Saved entries
━━━━━━━━
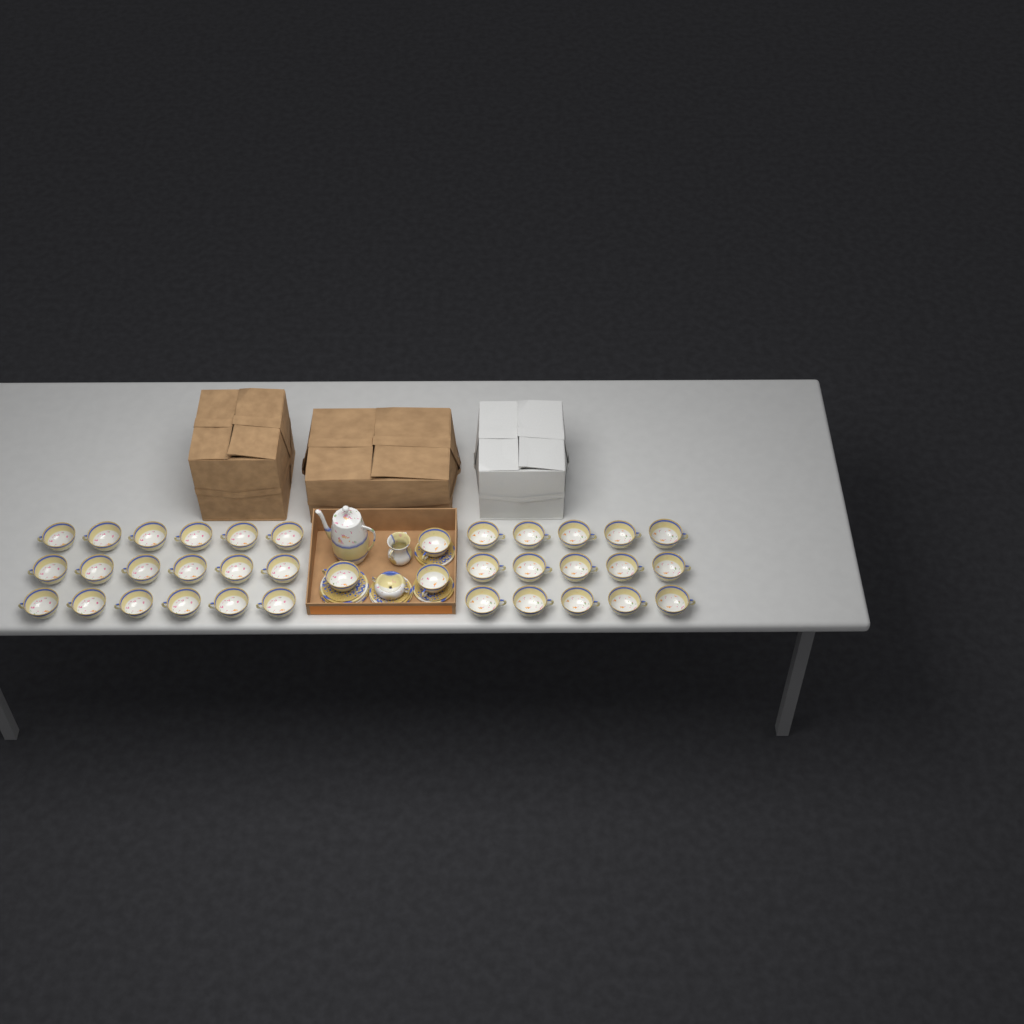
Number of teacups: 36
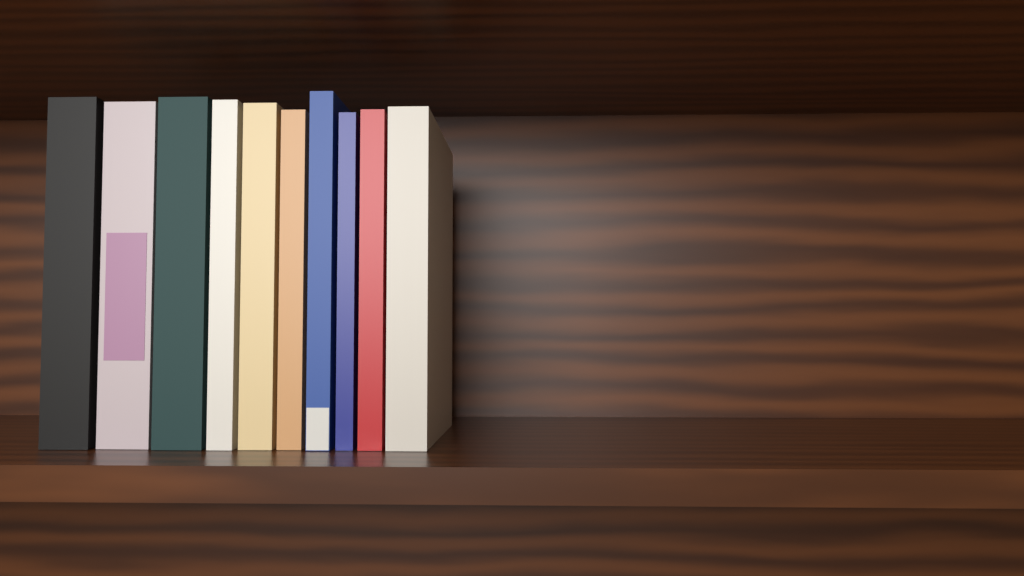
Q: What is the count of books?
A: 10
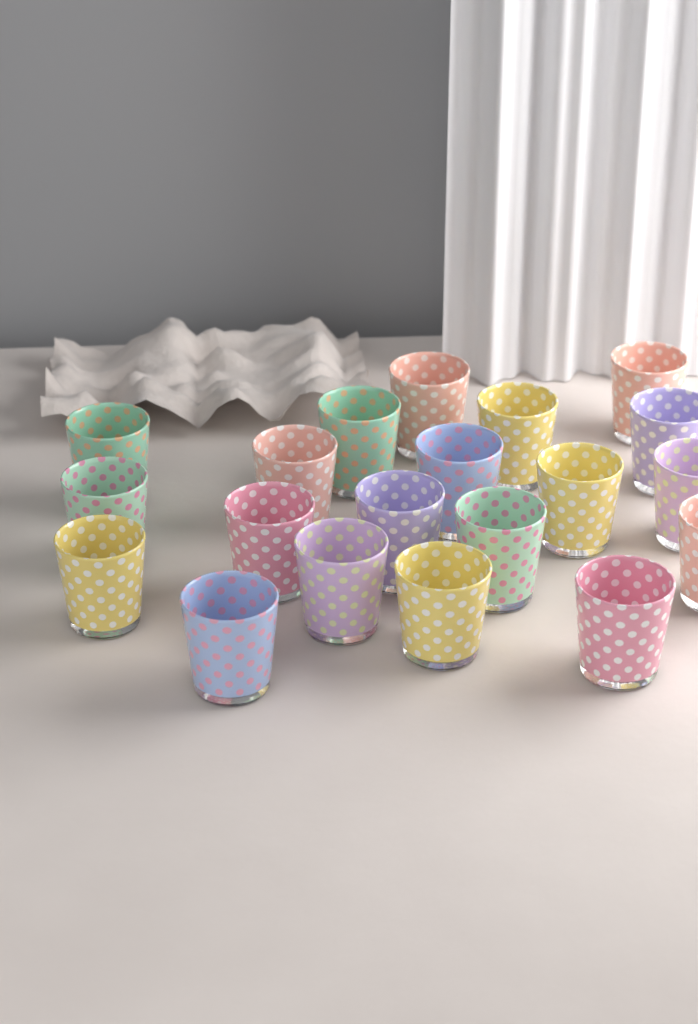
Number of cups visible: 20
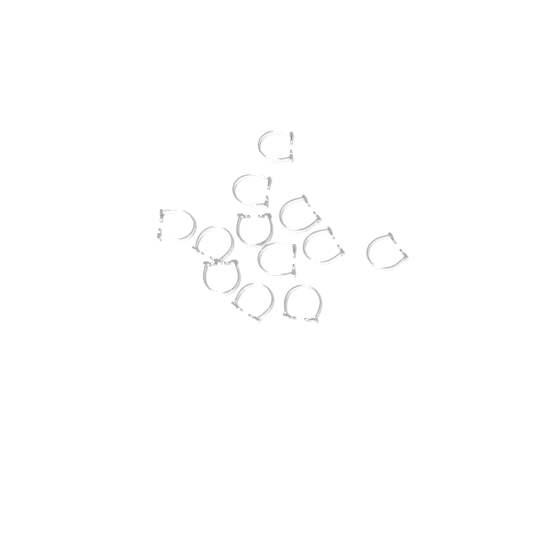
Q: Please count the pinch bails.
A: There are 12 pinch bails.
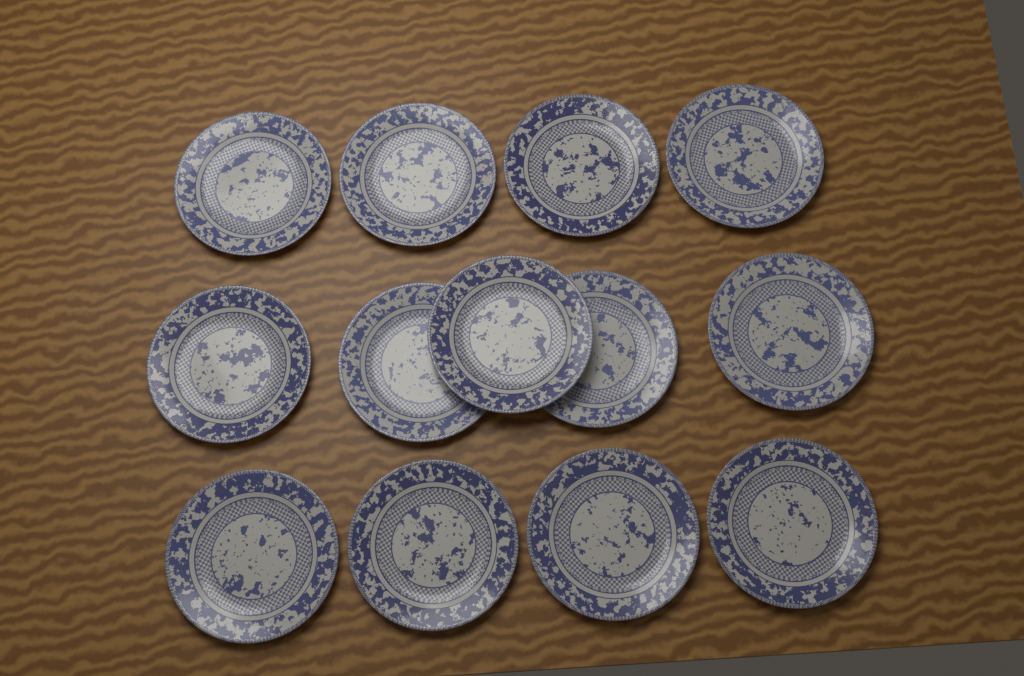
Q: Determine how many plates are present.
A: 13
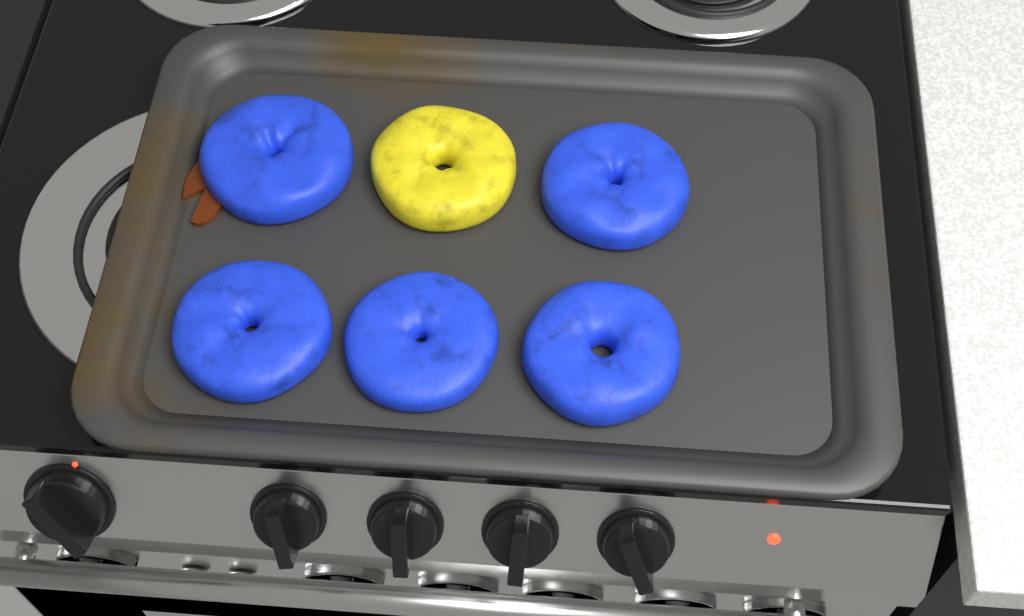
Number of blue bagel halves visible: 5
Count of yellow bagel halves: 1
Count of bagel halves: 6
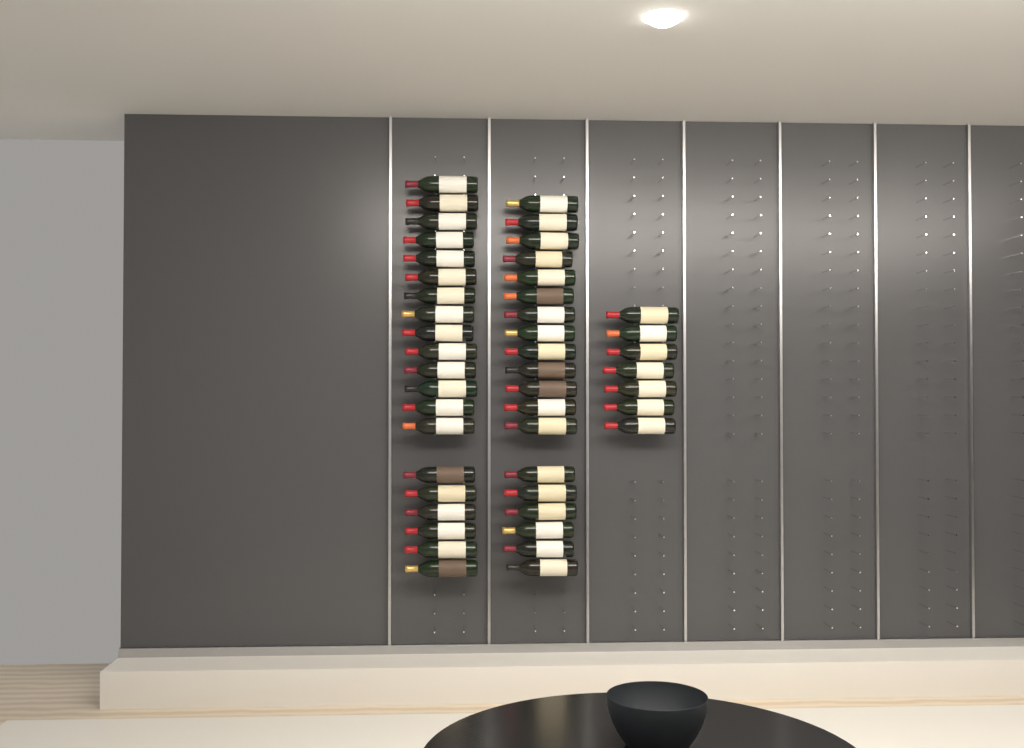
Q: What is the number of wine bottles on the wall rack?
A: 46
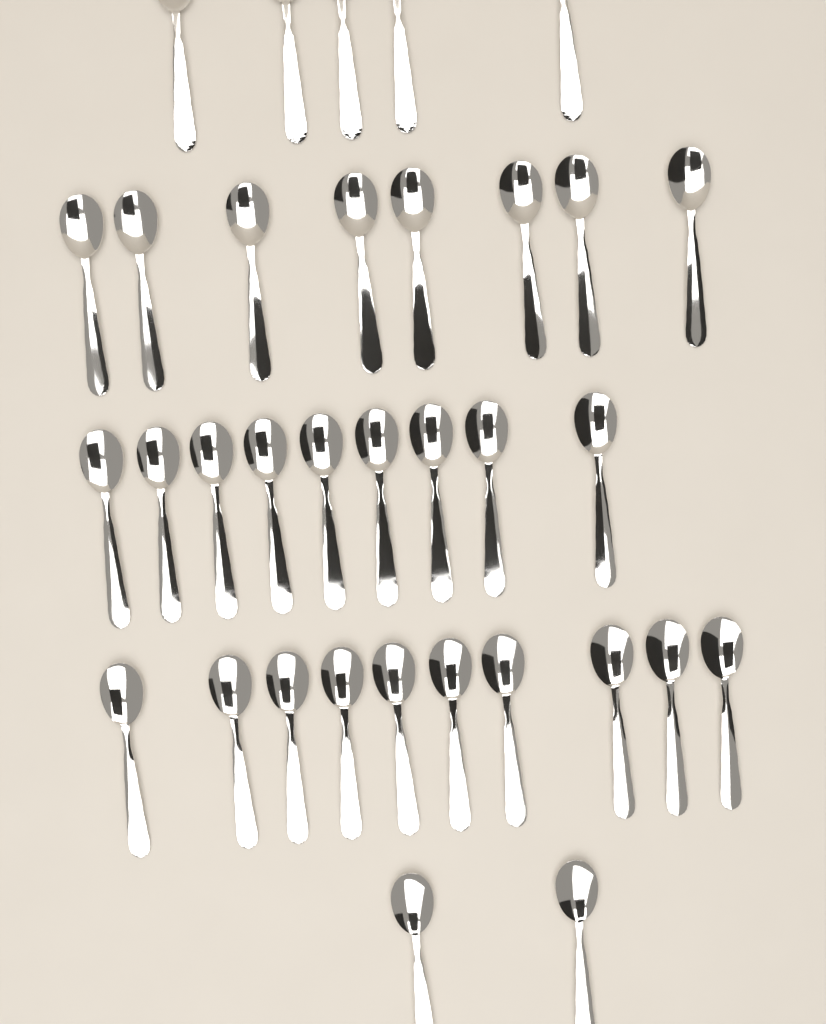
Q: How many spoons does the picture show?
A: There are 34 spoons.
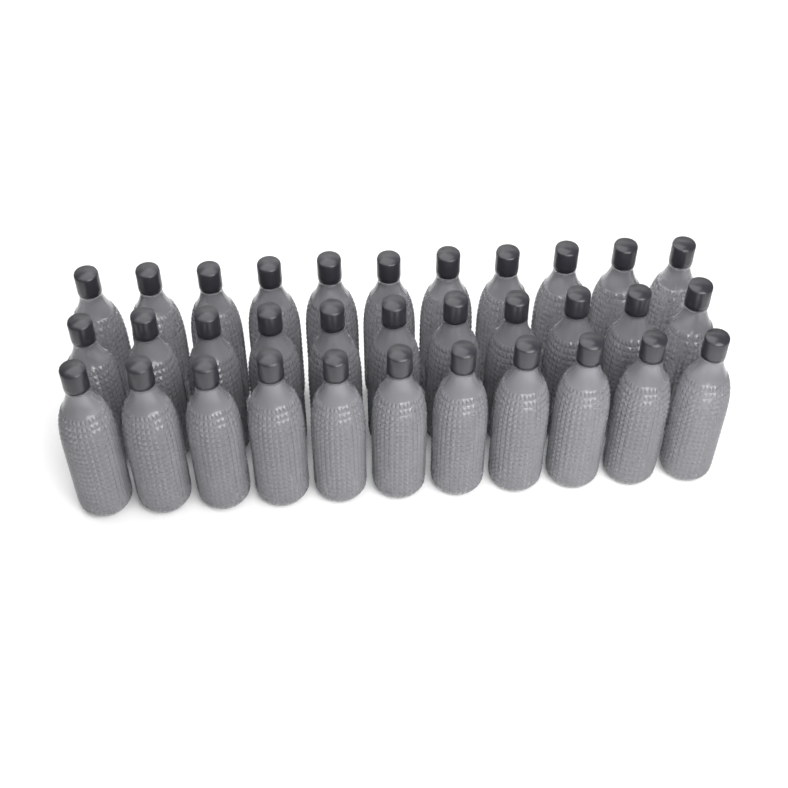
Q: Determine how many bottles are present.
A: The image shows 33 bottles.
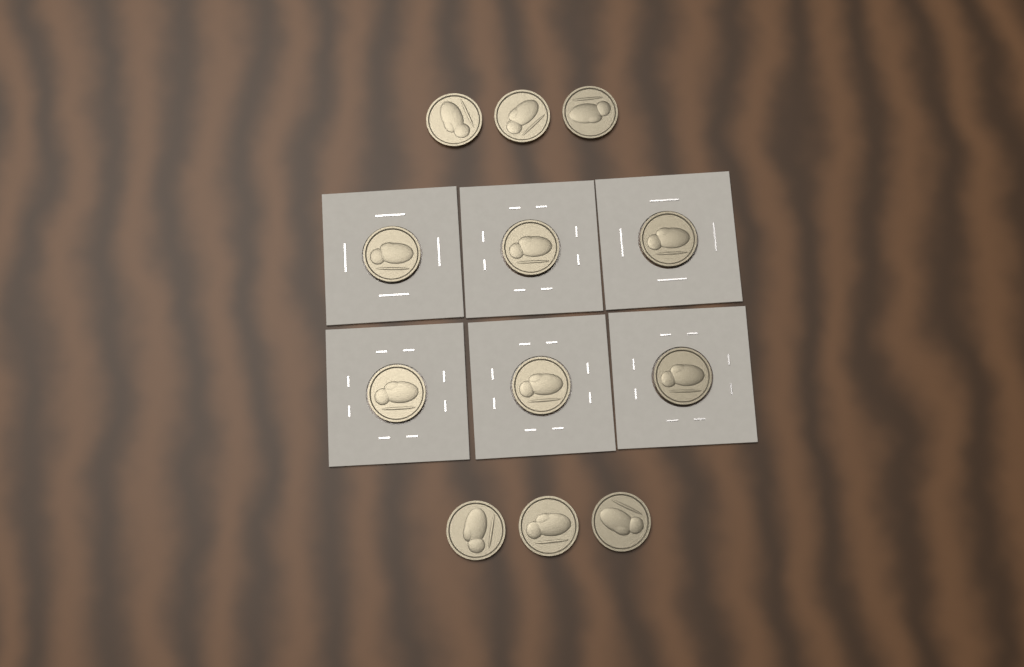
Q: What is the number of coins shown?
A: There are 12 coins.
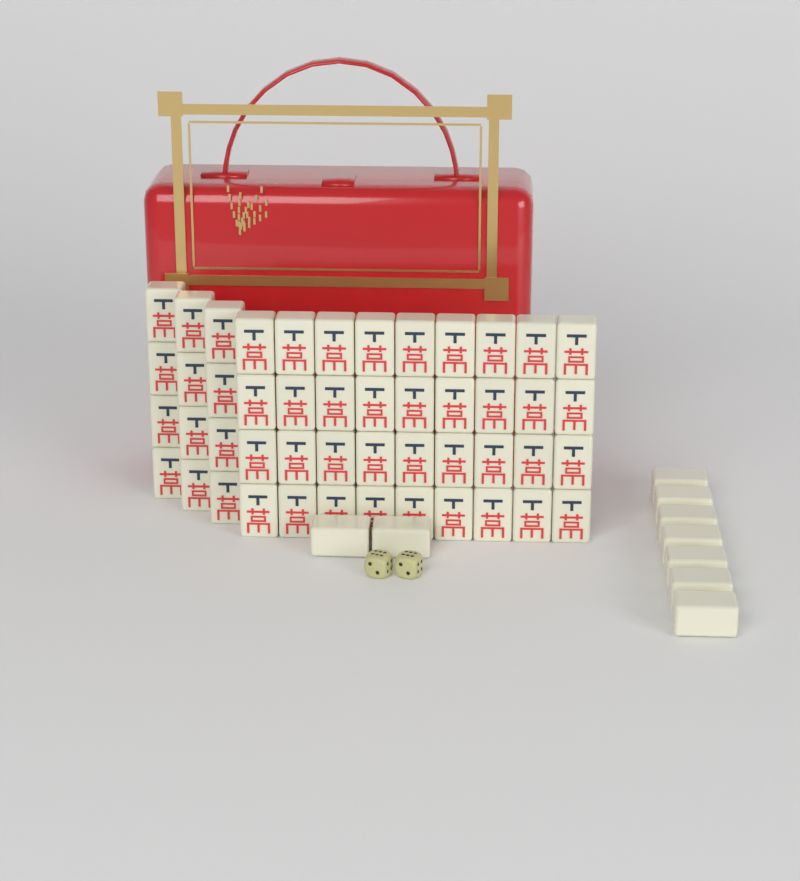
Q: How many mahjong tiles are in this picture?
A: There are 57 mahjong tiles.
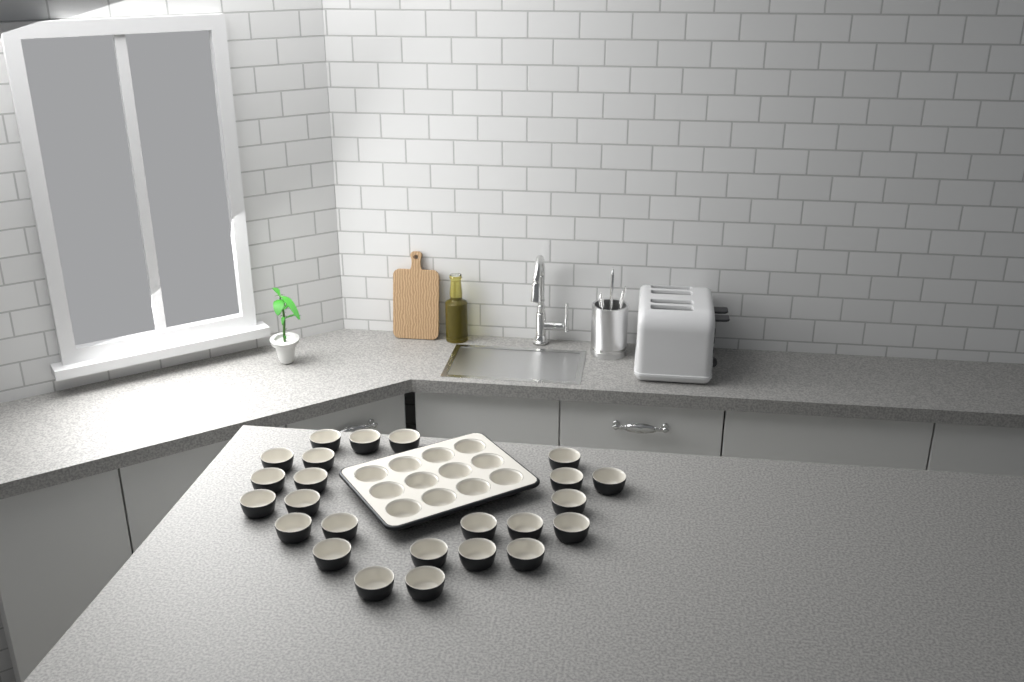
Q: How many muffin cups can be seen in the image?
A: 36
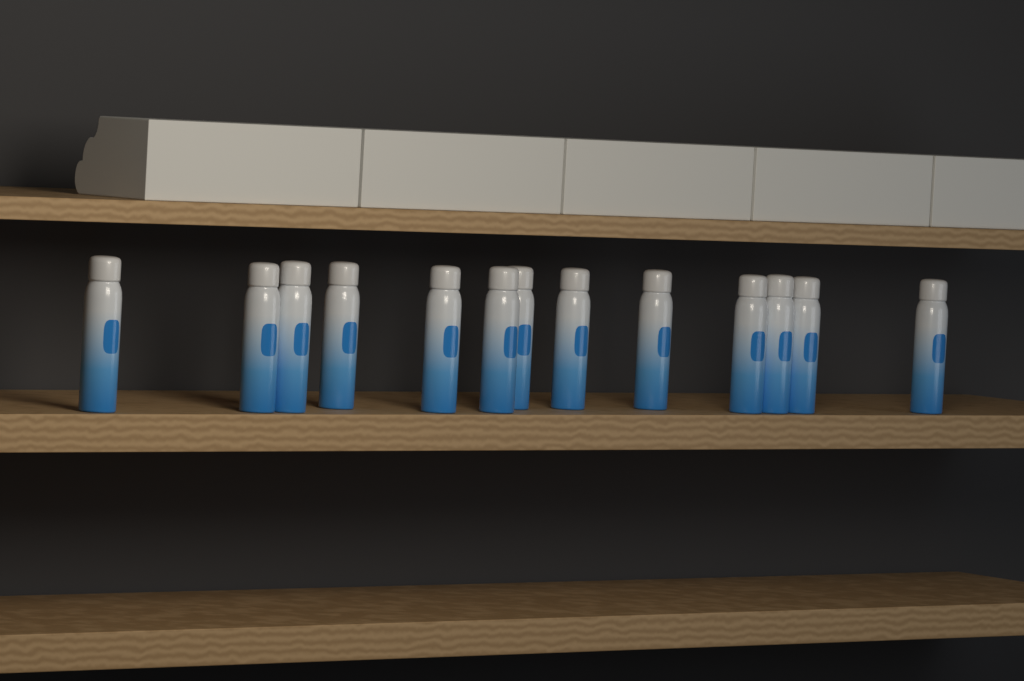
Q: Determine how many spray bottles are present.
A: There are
━━━━━━━━
■ Exercise prompt ■
Rewrite the rows above with every "Determine how many" changed to "Find how many" and nothing else altered, leaving out the pictures.

■ Answer to the task ■
Number of teacups: 36
Q: What is the count of books?
A: 10
Number of cups visible: 20
Q: Please count the pinch bails.
A: There are 12 pinch bails.
Q: Find how many plates are present.
A: 13
Number of blue bagel halves visible: 5
Count of yellow bagel halves: 1
Count of bagel halves: 6
Q: What is the number of wine bottles on the wall rack?
A: 46
Q: How many spoons does the picture show?
A: There are 34 spoons.
Q: Find how many bottles are present.
A: The image shows 33 bottles.
Q: What is the number of coins shown?
A: There are 12 coins.
Q: How many mahjong tiles are in this picture?
A: There are 57 mahjong tiles.
Q: How many muffin cups can be seen in the image?
A: 36
Q: Find how many spray bottles are present.
A: There are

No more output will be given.